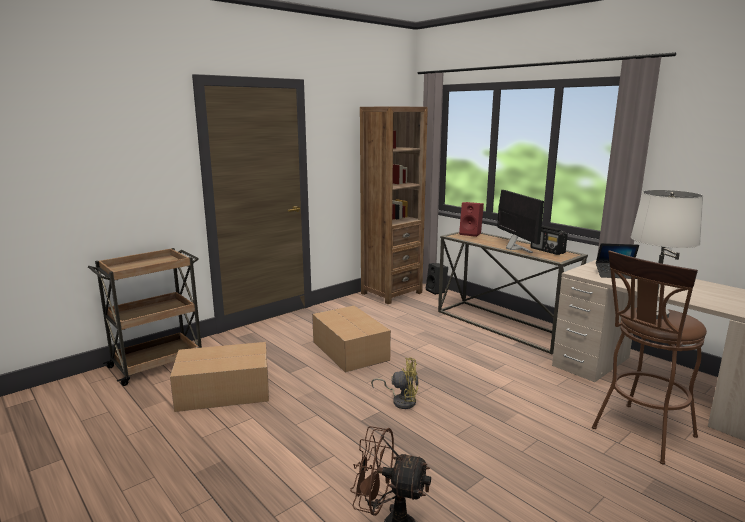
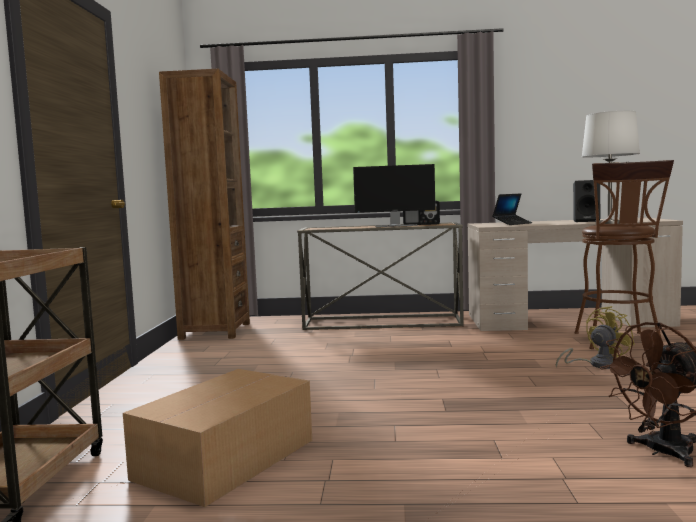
camera: 45 degrees left, 10 degrees down
(350, 350) = (289, 376): cardboard box -> none
(401, 400) = (439, 386): yellow fan -> yellow fan (597, 365)
(437, 291) = (262, 319): black speaker -> black speaker (587, 221)
(471, 234) = (321, 227): red speaker -> none
(515, 248) = (395, 226): monitor -> monitor turned 150 degrees clockwise

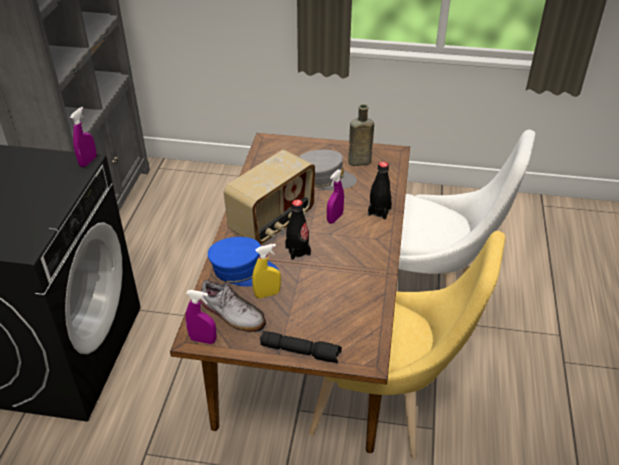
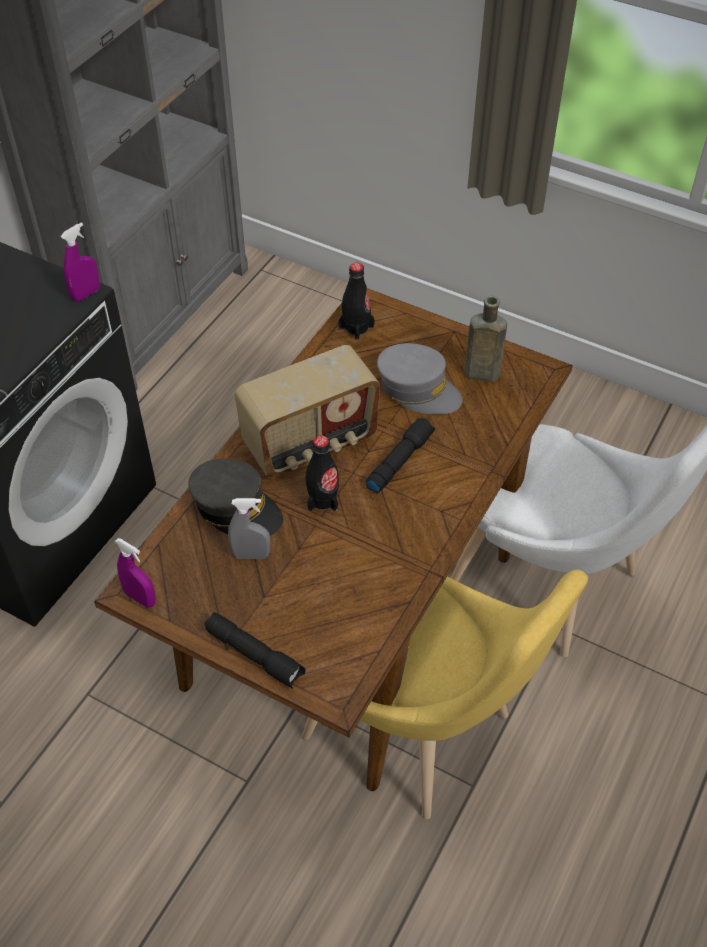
camera: 20 degrees right, 10 degrees up
(233, 314) = (194, 572): shoe -> none
(243, 270) = (236, 508): blue cap -> grey cap
(267, 294) = (251, 555): yellow spray bottle -> grey spray bottle
(335, 218) = (399, 460): purple spray bottle -> black flashlight
(379, 211) = (468, 467): black bottle -> black bottle (356, 327)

* Aim of the exercise *
No pictures belong in the answer. It must repeat exactly the lines from the line with "(437, 291) = (262, 319): black" through the final line of the records.

* Response *
(437, 291) = (262, 319): black speaker -> black speaker (587, 221)
(471, 234) = (321, 227): red speaker -> none
(515, 248) = (395, 226): monitor -> monitor turned 150 degrees clockwise

camera: 20 degrees right, 10 degrees up
(233, 314) = (194, 572): shoe -> none
(243, 270) = (236, 508): blue cap -> grey cap
(267, 294) = (251, 555): yellow spray bottle -> grey spray bottle
(335, 218) = (399, 460): purple spray bottle -> black flashlight
(379, 211) = (468, 467): black bottle -> black bottle (356, 327)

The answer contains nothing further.